*** DATA EXTRACT ***
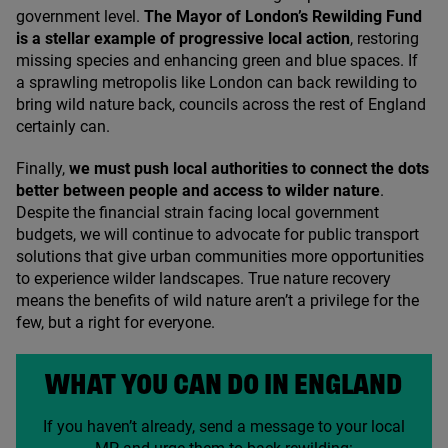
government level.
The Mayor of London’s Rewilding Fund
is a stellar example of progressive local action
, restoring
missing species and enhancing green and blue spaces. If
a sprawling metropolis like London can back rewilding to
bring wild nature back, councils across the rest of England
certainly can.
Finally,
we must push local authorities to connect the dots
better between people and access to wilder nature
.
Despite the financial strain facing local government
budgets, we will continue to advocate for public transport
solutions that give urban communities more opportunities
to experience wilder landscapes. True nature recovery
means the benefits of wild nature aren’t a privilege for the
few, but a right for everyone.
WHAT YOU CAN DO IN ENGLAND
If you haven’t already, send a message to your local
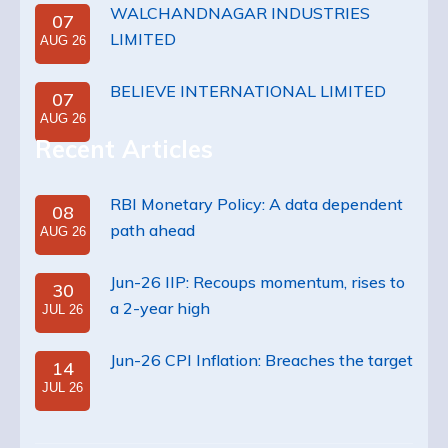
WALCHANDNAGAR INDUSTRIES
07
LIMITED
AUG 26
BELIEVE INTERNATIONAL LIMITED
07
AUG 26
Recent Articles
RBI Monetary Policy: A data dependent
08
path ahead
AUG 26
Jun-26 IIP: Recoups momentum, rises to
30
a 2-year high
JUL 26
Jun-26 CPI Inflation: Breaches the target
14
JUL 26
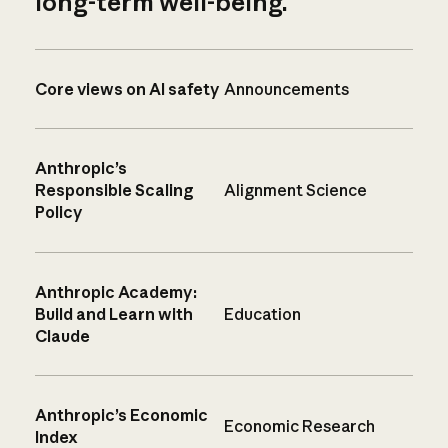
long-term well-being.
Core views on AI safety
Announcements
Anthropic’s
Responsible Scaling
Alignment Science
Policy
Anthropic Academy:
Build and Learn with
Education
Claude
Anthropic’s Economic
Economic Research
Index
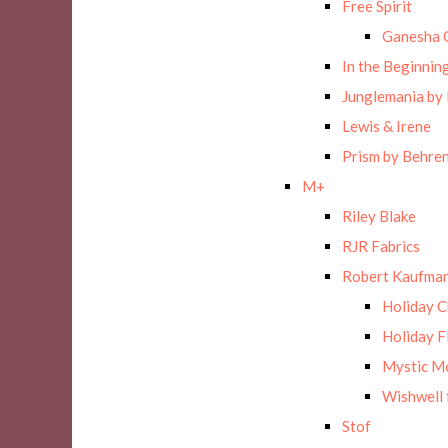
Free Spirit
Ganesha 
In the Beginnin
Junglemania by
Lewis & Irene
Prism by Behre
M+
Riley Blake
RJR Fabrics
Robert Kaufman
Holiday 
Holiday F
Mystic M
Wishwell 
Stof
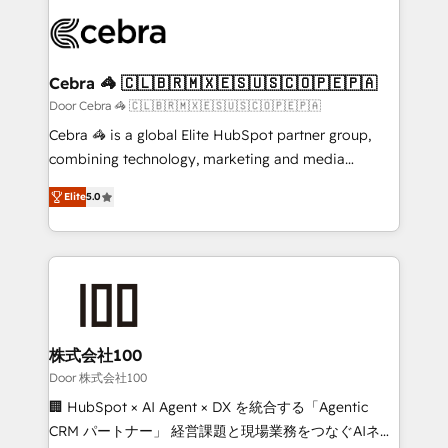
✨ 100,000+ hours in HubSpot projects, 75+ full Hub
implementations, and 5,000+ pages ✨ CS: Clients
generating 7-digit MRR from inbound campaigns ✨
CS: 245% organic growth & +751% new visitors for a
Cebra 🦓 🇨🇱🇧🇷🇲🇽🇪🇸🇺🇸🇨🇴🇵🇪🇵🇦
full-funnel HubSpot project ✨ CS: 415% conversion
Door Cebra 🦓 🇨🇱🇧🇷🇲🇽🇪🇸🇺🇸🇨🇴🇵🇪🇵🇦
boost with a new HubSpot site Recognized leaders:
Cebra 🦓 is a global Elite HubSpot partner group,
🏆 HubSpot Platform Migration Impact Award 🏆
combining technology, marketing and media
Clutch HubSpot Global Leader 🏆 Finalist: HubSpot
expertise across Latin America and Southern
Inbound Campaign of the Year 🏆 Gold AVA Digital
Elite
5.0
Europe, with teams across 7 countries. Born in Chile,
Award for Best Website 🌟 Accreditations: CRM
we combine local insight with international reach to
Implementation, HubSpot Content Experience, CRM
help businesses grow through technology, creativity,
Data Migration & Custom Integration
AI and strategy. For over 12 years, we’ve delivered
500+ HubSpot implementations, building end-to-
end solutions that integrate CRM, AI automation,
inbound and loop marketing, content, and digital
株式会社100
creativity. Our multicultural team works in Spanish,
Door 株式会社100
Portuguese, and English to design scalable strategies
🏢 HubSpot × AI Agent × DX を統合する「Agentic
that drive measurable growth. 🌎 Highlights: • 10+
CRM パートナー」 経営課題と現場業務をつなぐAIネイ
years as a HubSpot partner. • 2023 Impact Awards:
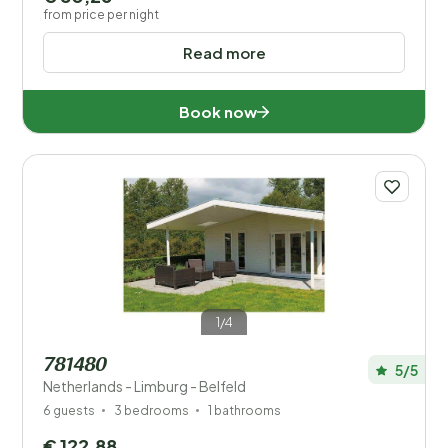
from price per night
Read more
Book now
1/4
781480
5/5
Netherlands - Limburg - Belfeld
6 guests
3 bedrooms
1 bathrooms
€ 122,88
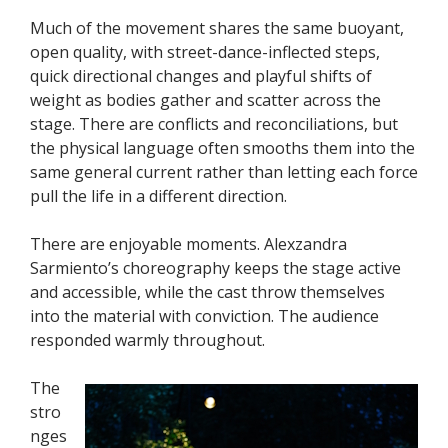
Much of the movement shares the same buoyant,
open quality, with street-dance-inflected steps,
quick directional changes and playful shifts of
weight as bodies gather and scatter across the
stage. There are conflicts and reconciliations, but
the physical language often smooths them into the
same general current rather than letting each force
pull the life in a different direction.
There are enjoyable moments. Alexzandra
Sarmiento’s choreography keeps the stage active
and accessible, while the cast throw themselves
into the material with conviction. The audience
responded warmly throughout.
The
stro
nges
*** End of DATA EXTRACT ***
Look for the word "Anthropic". Copy out every line of the data that has it.

Anthropic’s
Anthropic Academy:
Anthropic’s Economic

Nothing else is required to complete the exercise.